BEGIN
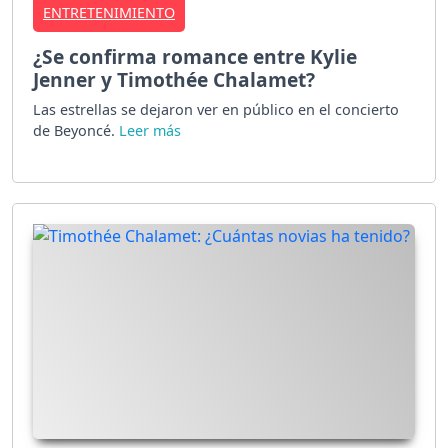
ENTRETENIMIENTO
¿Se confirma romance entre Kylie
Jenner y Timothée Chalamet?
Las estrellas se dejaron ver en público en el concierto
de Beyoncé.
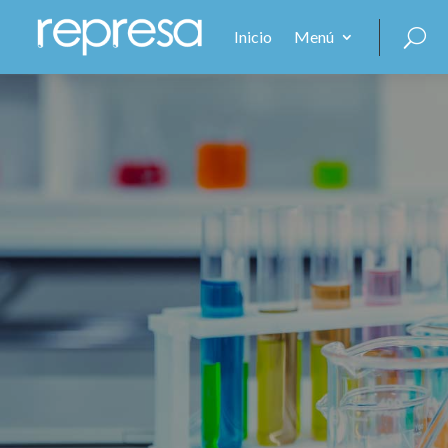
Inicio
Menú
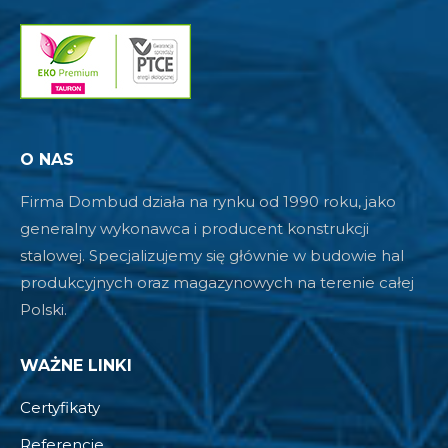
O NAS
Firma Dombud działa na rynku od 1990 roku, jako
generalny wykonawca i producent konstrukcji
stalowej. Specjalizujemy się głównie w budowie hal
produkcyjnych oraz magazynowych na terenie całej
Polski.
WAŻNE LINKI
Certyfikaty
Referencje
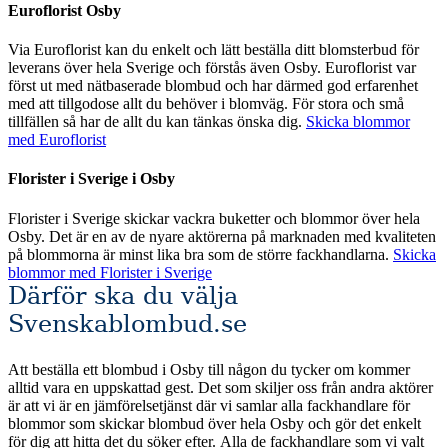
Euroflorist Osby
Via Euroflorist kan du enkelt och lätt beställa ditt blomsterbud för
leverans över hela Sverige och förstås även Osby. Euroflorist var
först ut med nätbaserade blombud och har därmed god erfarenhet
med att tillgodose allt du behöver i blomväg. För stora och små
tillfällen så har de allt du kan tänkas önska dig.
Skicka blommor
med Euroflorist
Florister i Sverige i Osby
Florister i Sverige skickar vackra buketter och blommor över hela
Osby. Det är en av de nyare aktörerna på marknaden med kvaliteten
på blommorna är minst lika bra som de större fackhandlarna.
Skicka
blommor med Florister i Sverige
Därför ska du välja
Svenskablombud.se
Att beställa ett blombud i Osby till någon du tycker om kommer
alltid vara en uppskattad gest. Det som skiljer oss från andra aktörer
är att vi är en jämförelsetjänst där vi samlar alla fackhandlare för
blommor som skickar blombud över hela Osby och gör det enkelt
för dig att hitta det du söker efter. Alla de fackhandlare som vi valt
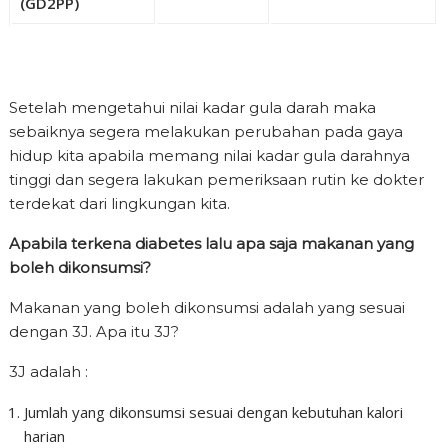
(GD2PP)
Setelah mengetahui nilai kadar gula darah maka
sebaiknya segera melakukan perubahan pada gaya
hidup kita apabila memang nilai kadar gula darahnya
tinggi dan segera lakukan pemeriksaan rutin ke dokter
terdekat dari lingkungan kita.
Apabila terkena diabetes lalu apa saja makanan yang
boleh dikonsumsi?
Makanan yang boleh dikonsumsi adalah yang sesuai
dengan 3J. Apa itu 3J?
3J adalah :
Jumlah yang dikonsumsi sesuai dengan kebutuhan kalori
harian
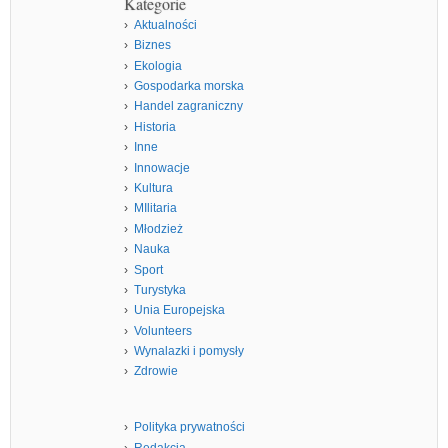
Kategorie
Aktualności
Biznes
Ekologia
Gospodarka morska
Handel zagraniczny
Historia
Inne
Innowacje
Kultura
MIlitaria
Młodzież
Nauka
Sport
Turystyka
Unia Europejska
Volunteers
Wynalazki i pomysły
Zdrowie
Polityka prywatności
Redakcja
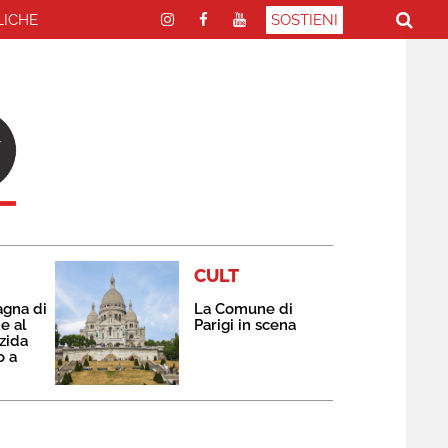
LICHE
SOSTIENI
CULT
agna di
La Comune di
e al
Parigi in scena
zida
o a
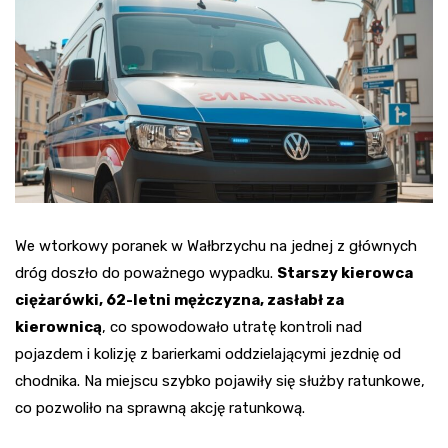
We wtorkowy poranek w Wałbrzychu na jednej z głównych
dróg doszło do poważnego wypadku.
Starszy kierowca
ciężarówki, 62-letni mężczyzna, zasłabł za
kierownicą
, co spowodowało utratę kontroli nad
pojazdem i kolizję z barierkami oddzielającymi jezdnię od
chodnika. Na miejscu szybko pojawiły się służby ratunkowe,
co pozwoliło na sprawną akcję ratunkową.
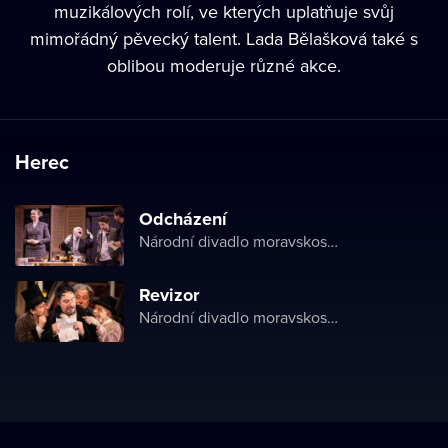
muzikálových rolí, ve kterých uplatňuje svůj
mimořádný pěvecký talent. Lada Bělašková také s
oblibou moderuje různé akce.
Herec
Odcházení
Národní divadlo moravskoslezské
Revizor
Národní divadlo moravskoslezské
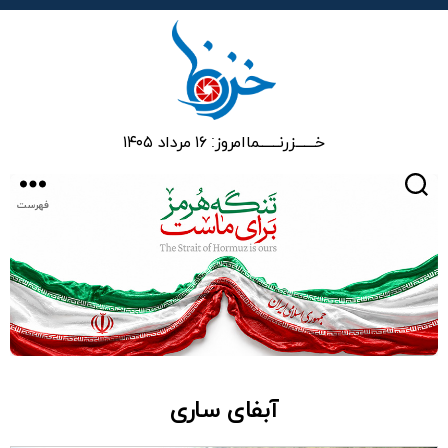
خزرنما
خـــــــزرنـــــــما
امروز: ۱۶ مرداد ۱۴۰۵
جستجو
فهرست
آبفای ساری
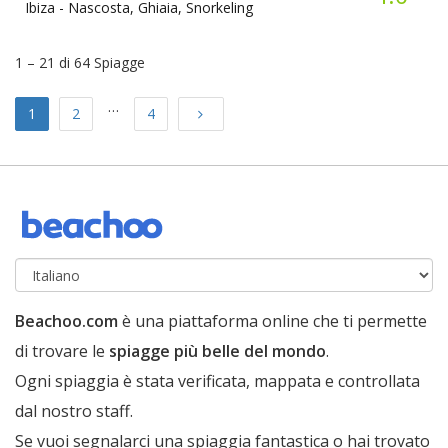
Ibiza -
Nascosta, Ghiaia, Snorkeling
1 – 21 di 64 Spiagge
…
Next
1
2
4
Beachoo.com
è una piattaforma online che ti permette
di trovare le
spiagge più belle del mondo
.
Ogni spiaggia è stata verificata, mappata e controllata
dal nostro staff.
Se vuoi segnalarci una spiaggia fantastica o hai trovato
END
* _Job item_
Everything above from the line containing "leverans över hela" down to the line containing "Att beställa ett" is to be transcribed exactly, with both of those lines included and nothing else added.

* _Answer space_
leverans över hela Sverige och förstås även Osby. Euroflorist var
först ut med nätbaserade blombud och har därmed god erfarenhet
med att tillgodose allt du behöver i blomväg. För stora och små
tillfällen så har de allt du kan tänkas önska dig.
Skicka blommor
med Euroflorist
Florister i Sverige i Osby
Florister i Sverige skickar vackra buketter och blommor över hela
Osby. Det är en av de nyare aktörerna på marknaden med kvaliteten
på blommorna är minst lika bra som de större fackhandlarna.
Skicka
blommor med Florister i Sverige
Därför ska du välja
Svenskablombud.se
Att beställa ett blombud i Osby till någon du tycker om kommer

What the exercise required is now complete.